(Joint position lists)
★ ★ ★ ★ ★

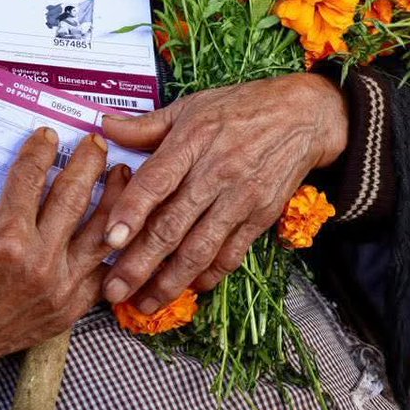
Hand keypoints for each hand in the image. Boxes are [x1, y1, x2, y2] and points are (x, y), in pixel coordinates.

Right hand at [0, 127, 127, 409]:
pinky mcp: (69, 309)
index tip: (49, 135)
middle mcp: (38, 260)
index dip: (41, 149)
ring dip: (114, 197)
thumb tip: (18, 168)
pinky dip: (111, 245)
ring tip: (121, 174)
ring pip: (100, 231)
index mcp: (5, 236)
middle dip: (87, 162)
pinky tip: (119, 225)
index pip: (31, 177)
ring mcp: (59, 287)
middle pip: (73, 195)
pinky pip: (101, 270)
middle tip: (94, 143)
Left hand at [100, 73, 346, 313]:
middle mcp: (215, 173)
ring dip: (170, 281)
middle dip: (140, 263)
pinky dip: (209, 275)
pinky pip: (231, 253)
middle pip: (173, 225)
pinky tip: (188, 290)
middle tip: (113, 290)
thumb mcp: (191, 106)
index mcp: (192, 141)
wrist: (303, 115)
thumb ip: (147, 125)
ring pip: (200, 248)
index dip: (131, 212)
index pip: (156, 182)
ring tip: (144, 303)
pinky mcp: (260, 216)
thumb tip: (105, 126)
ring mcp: (240, 198)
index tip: (109, 240)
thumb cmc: (241, 107)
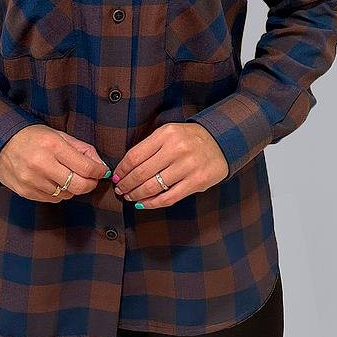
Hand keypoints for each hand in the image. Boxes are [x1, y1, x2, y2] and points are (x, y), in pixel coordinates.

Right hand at [0, 125, 110, 201]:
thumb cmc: (32, 137)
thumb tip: (100, 165)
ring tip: (65, 175)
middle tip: (90, 178)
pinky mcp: (26, 192)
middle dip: (90, 183)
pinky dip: (58, 192)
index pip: (86, 167)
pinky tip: (52, 180)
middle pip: (79, 186)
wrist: (0, 144)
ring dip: (72, 187)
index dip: (99, 171)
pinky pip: (53, 199)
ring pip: (67, 194)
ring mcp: (33, 180)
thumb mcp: (58, 135)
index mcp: (53, 146)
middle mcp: (42, 164)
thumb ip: (82, 149)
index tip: (101, 171)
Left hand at [110, 123, 228, 207]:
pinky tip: (144, 204)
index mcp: (166, 134)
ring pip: (153, 187)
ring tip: (130, 197)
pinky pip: (169, 197)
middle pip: (141, 173)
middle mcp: (176, 149)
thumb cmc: (189, 139)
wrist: (220, 142)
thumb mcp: (169, 133)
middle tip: (120, 190)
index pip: (135, 155)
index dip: (122, 170)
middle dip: (127, 184)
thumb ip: (150, 147)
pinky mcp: (197, 182)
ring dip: (137, 195)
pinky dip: (153, 203)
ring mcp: (188, 166)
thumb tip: (125, 168)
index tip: (116, 177)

★ ★ ★ ★ ★

> [Assignment] The records above are to be duplicated exactly, pictures left out.

> [Solution to this exercise]
Hand keypoints for each hand in the image. Boxes are [x1, y1, x2, y2] and points are (x, y), in pixel coordinates.

Right hand at [0, 127, 127, 409]:
pinky mcp: (69, 309)
index tip: (49, 135)
middle mcp: (38, 260)
index dip: (41, 149)
ring dip: (114, 197)
thumb tip: (18, 168)
pinky dip: (111, 245)
ring tip: (121, 174)
ring pip: (100, 231)
index mcp: (5, 236)
middle dip: (87, 162)
pinky tip: (119, 225)
index pip: (31, 177)
ring mcp: (59, 287)
middle pip: (73, 195)
pinky pip: (101, 270)
middle tip: (94, 143)
Left hand at [100, 73, 346, 313]:
middle mcp: (215, 173)
ring dip: (170, 281)
middle dip: (140, 263)
pinky dip: (209, 275)
pinky pip: (231, 253)
middle pip: (173, 225)
pinky tip: (188, 290)
middle tip: (113, 290)
thumb mcp: (191, 106)
index mcp: (192, 141)
wrist: (303, 115)
thumb ip: (147, 125)
ring pip: (200, 248)
index dip: (131, 212)
index pip: (156, 182)
ring tip: (144, 303)
pinky mcp: (260, 216)
thumb tip: (105, 126)
ring mcp: (240, 198)
index tip: (109, 240)
thumb cmc: (241, 107)
Hand keypoints for each hand in the image. Boxes are [x1, y1, x2, y2] and points are (x, y), in pixel coordinates.

Right hand at [0, 125, 110, 201]:
thumb cmc: (32, 137)
thumb tip: (100, 165)
ring tip: (65, 175)
middle tip: (90, 178)
pinky mcp: (26, 192)
middle dip: (90, 183)
pinky dip: (58, 192)
index pip: (86, 167)
pinky tip: (52, 180)
middle pip: (79, 186)
wrist: (0, 144)
ring dip: (72, 187)
index dip: (99, 171)
pinky pip: (53, 199)
ring pip: (67, 194)
ring mcp: (33, 180)
thumb mcp: (58, 135)
index mcp: (53, 146)
middle mcp: (42, 164)
thumb ip: (82, 149)
index tip: (101, 171)
Left hand at [110, 123, 228, 207]:
pinky tip: (144, 204)
index mcp: (166, 134)
ring pip: (153, 187)
ring tip: (130, 197)
pinky pip: (169, 197)
middle pip: (141, 173)
middle mcp: (176, 149)
thumb cmc: (189, 139)
wrist: (220, 142)
thumb mcp: (169, 133)
middle tip: (120, 190)
index pip: (135, 155)
index dip: (122, 170)
middle dip: (127, 184)
thumb ip: (150, 147)
pinky mcp: (197, 182)
ring dip: (137, 195)
pinky dip: (153, 203)
ring mcp: (188, 166)
thumb tip: (125, 168)
index tip: (116, 177)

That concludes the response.